The BSP must define the values of a number of constants that deal with the number and locations of the screens and buffer supported..
Name of Constant | Function
--------------------| ----------------------------------------------------------
BUFFER_MEM_START | This is where the area of RAM allocated to blocks begins
MAX_RAM_BUFFERS | Number of buffers allocated by this BSP. **A buffer is
| made up of an attribute word plus a 1024 edit area (for a
| total of 1028 bytes)**
BLOCK_STORAGE_FLASH | This is where the Flash allocated to blocks begins
MAX_FLASH_BLOCKS | Number of screens supported by this BSP
For the BSP to support the screen editor two words must be added.
- blk-rd ( dest blk# --- ) Read b/buf bytes from a given block placing the
data read in
dest
. - blk-wr ( src blk# --- ) Writes b/buf bytes to a flash block with the
data coming from memory starting at address
src
.
Significant changes are required to port this code to Cortex-M0 devices. The entire inner interpreter must be rewritten because in order to optimize the code produced the Cortex-M3 implementation relies on addressing modes that are not available on the Cortex-M0 cores.

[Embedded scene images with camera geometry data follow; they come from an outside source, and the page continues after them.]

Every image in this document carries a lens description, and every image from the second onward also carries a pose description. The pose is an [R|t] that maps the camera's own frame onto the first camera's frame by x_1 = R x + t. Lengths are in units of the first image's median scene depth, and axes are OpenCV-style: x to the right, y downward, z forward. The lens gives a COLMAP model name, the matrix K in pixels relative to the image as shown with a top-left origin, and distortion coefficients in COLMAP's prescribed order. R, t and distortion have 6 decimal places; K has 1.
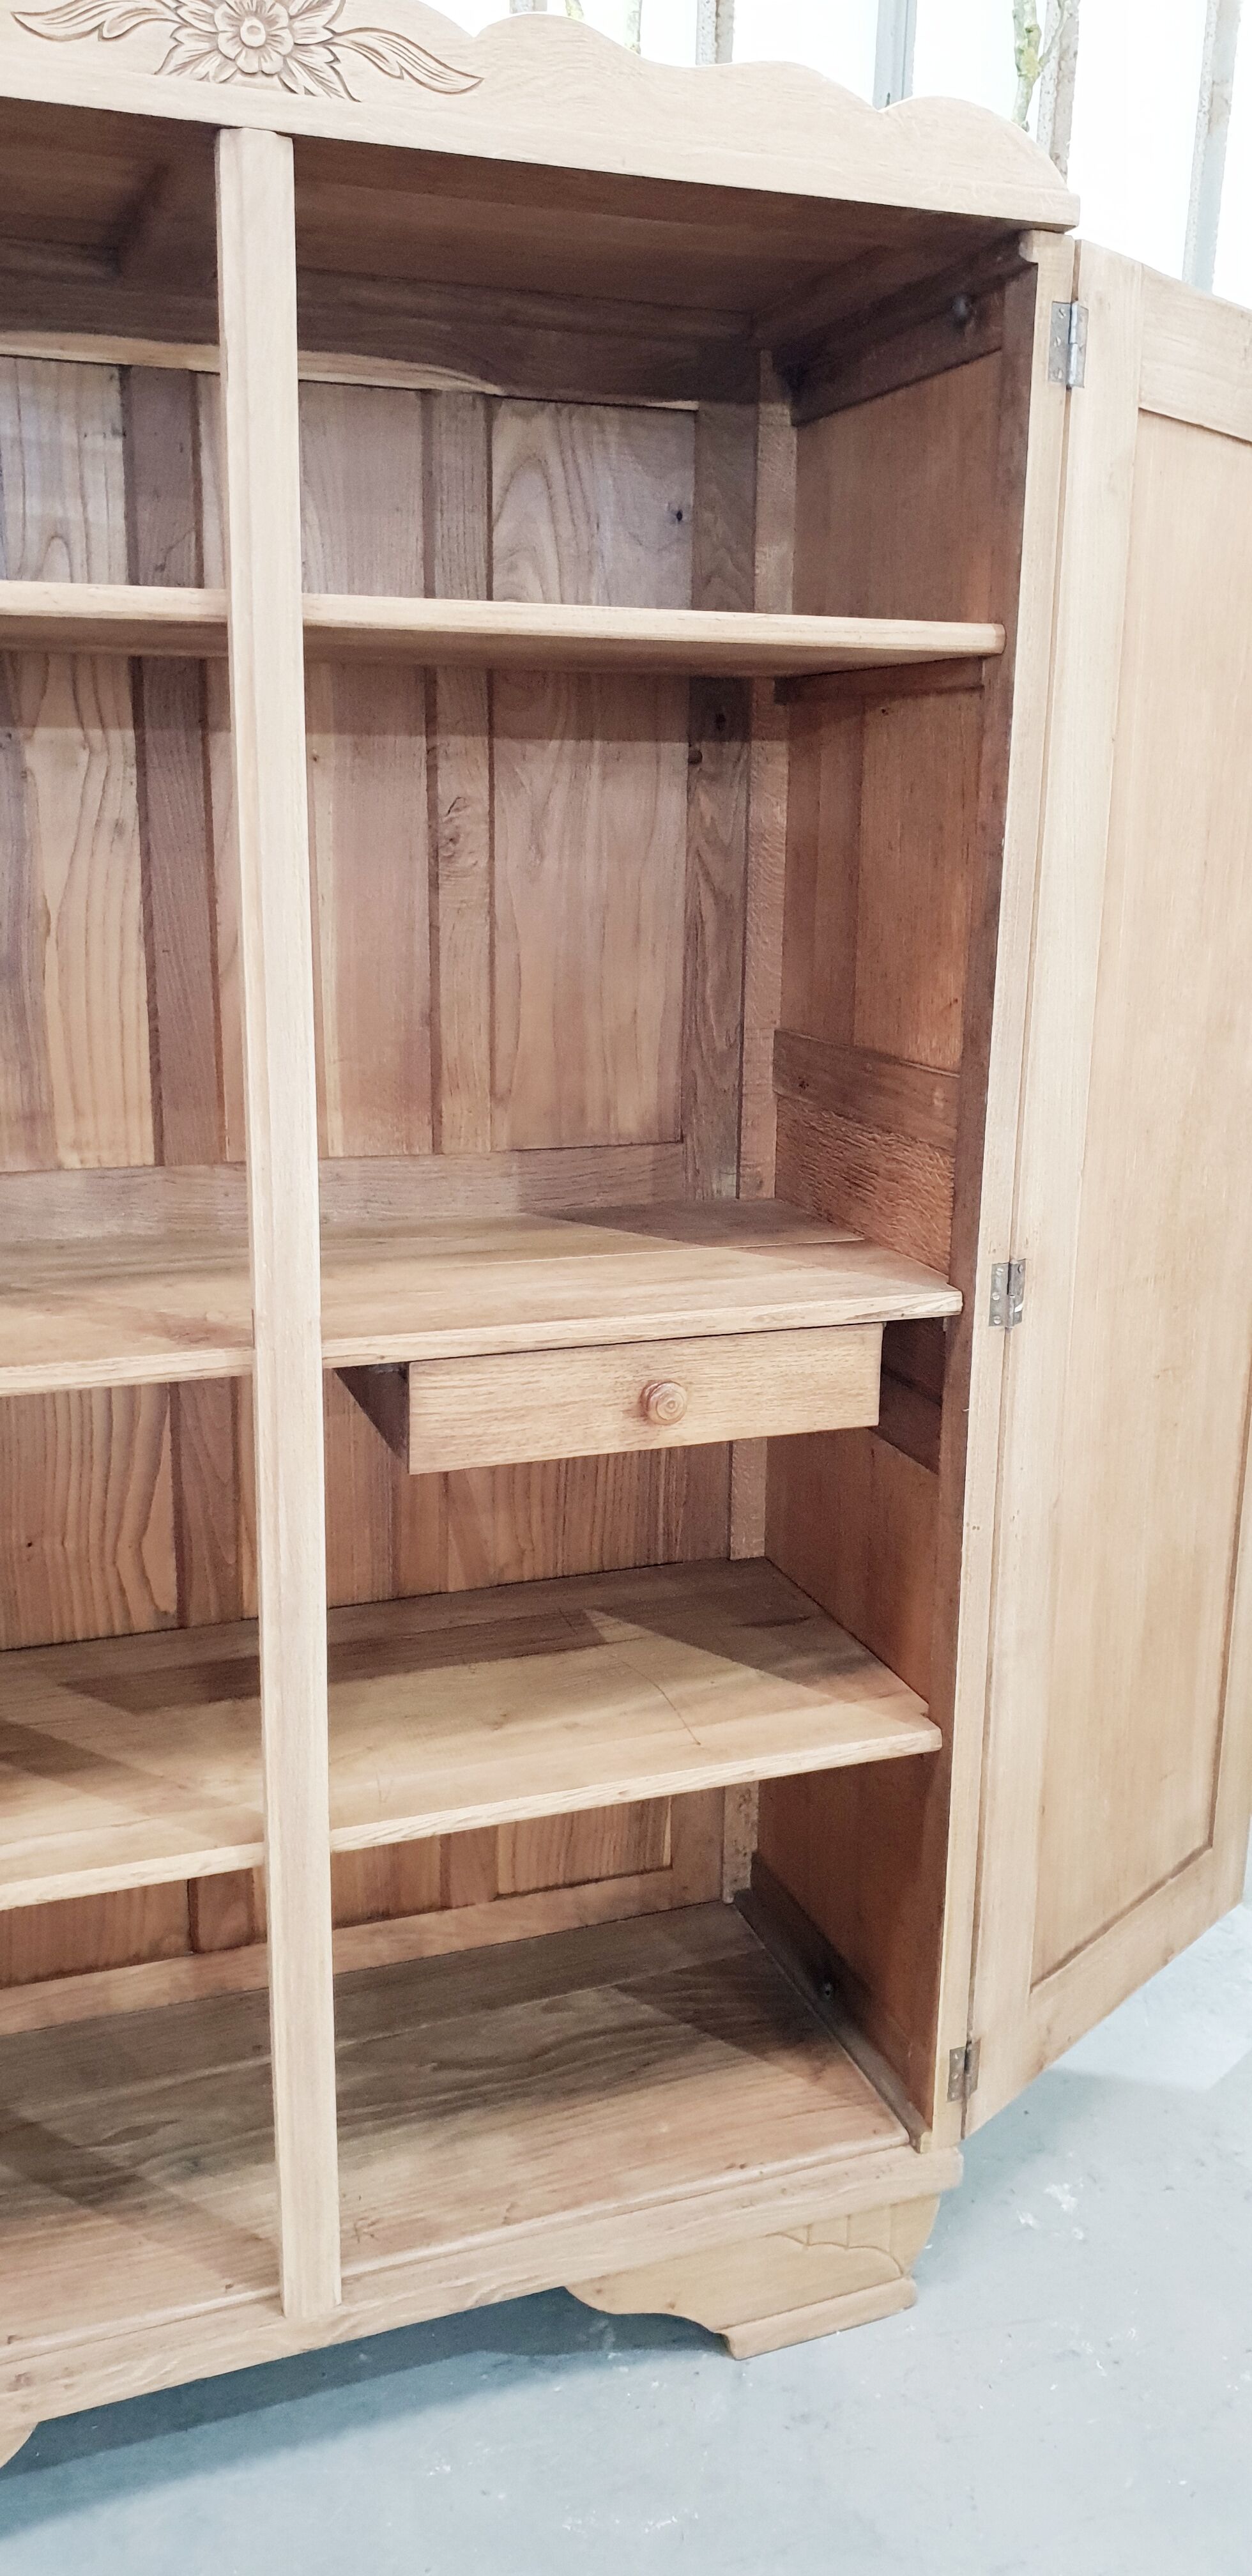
lens RADIAL K [[2022.8, 0, 640.3], [0, 2022.8, 1272.1], [0, 0, 1]] dist [0.053542, -0.062772]
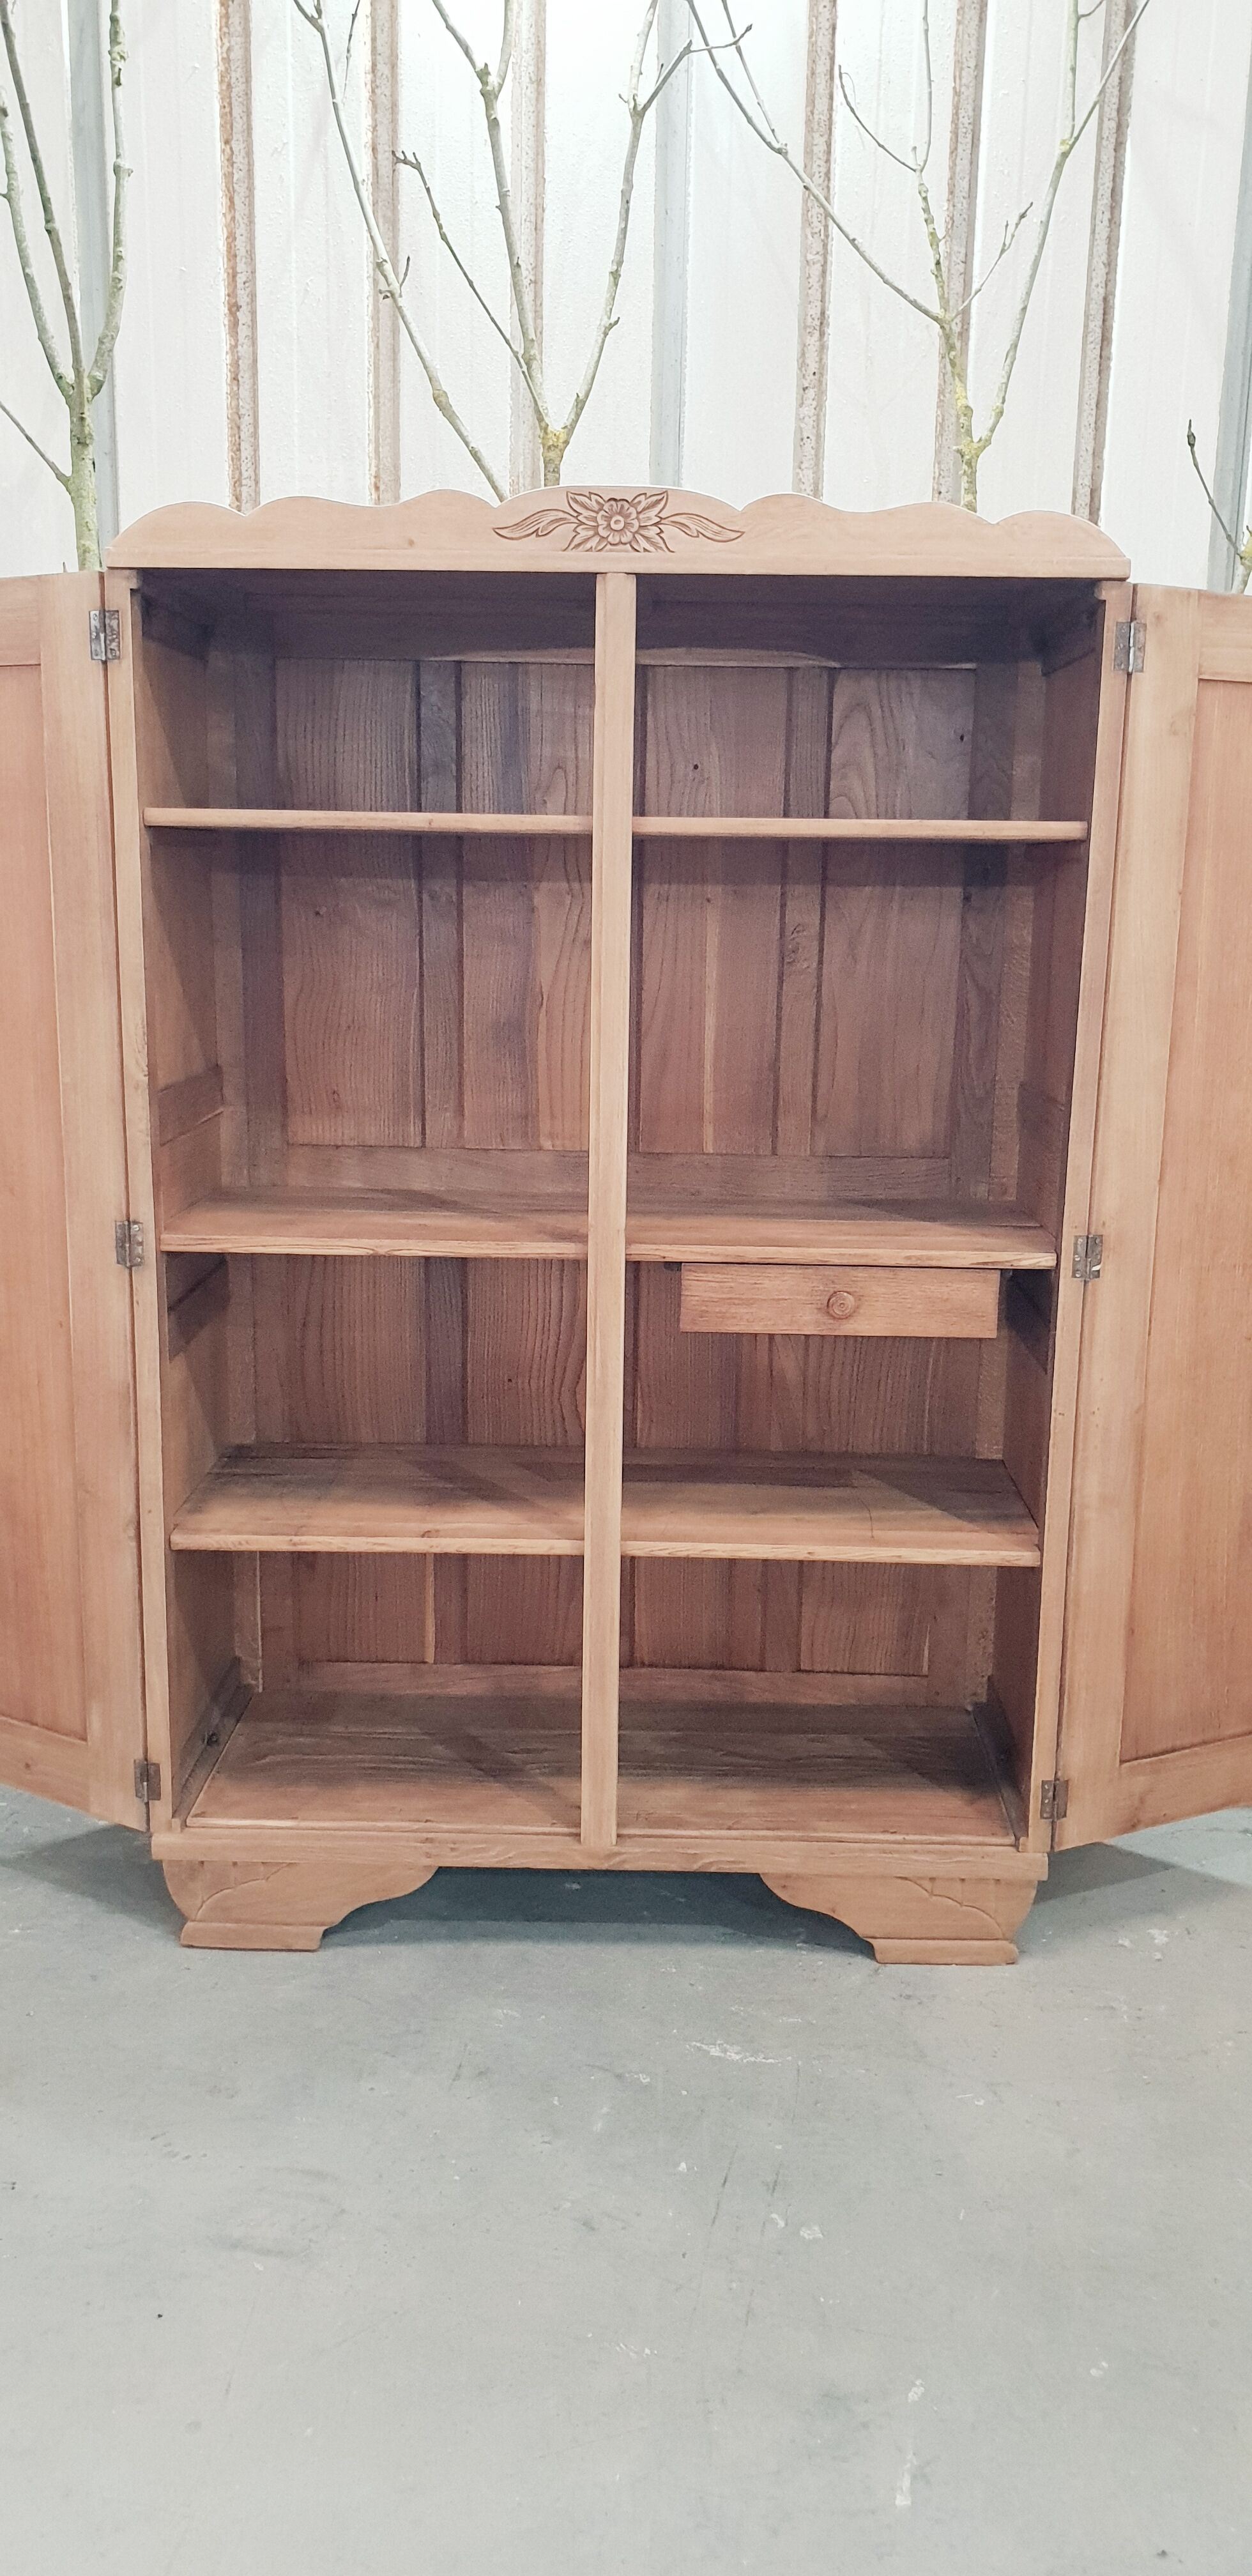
lens RADIAL K [[2022.8, 0, 633.9], [0, 2022.8, 1279.1], [0, 0, 1]] dist [0.053542, -0.062772]
pose [[0.929617, 0.074485, -0.360922, 0.389977], [-0.088565, 0.995814, -0.022605, 0.085853], [0.357727, 0.052979, 0.932322, -0.491046]]
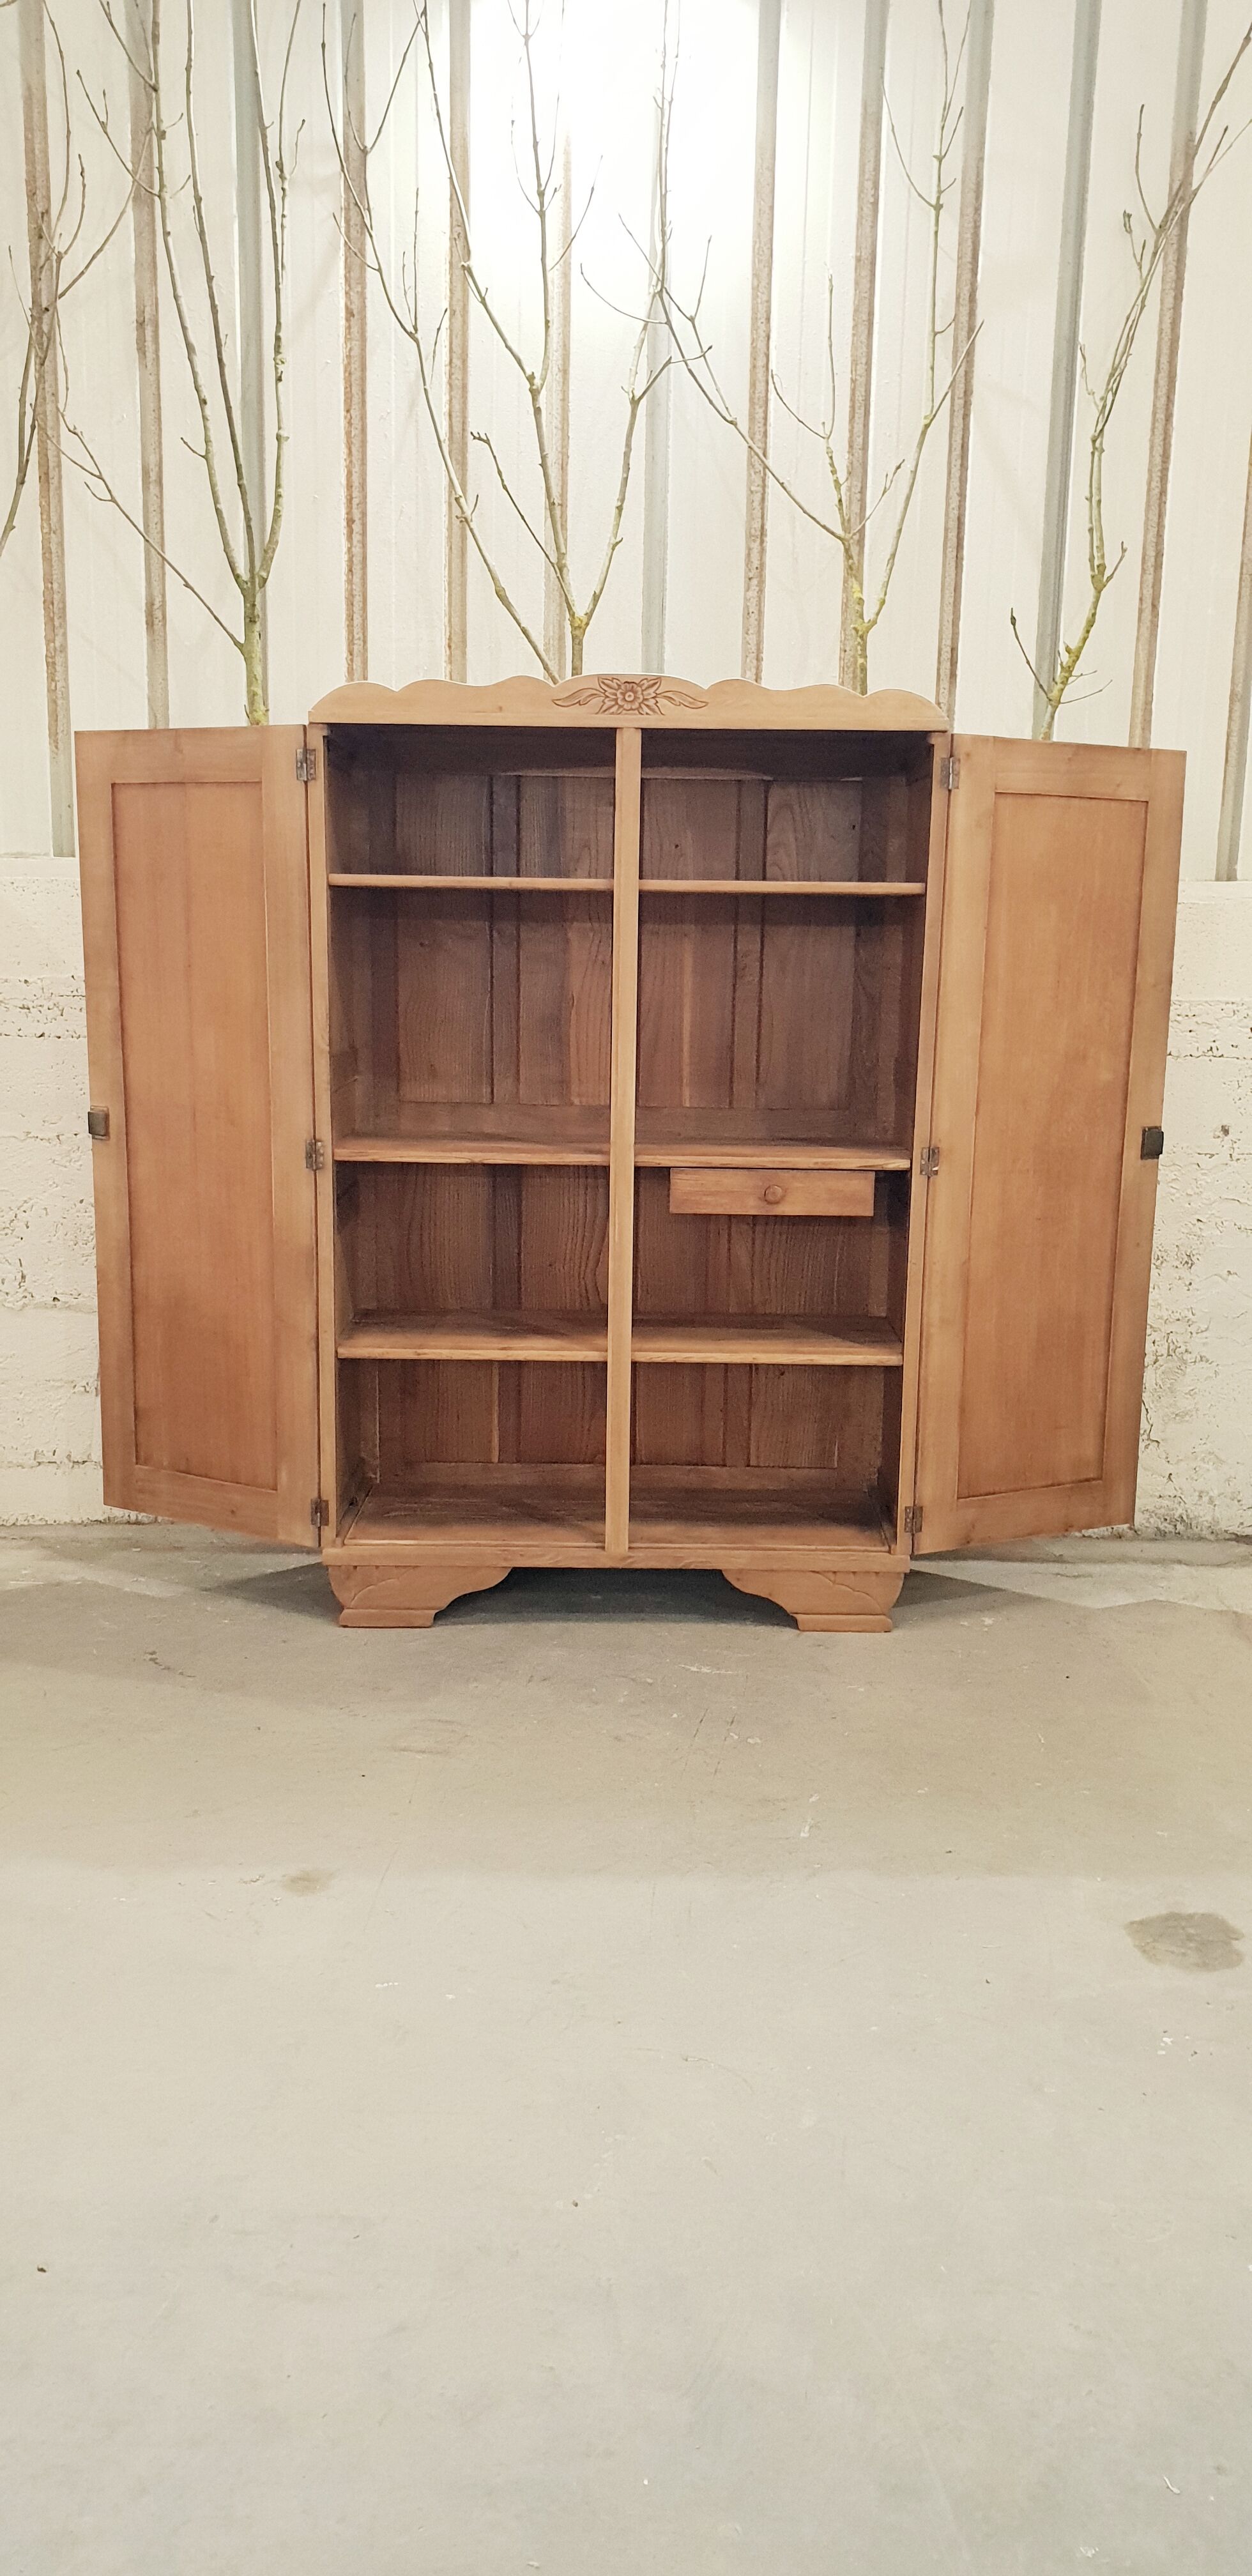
lens RADIAL K [[2022.8, 0, 635.5], [0, 2022.8, 1322.6], [0, 0, 1]] dist [0.053542, -0.062772]
pose [[0.935928, 0.069141, -0.345338, 0.647913], [-0.084336, 0.996011, -0.029152, 0.278130], [0.341945, 0.056409, 0.938026, -1.234314]]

Specifically, the CortexForth NEXT code is simply:
ldr pc, [IPP], #4
Using the PC as a target address for an LDR operation is not allowed by the Cortex-M0 architecture. Also, the register update is also not allowed.
The same applies to the macro that implement the code that stores or retrieves data to/from the parameter and return stacks, which is:
.macro PUSHH, what, from_where
str \what, [\from_where], 4
.endm
In this case the register update (post-increment) after the str
instruction is not supported by Cortex-M0 and needs to be implemented with
addtitional instructions.
In addition to this, all the assembler code that relies on IT instructions has to also be rewritten as IT is not supported by the COrtex-M0.
That said, a port to Cortex-M0 would be extremely useful in that this Forth implmentation is all the more useful on smaller devices with very limited memory areas.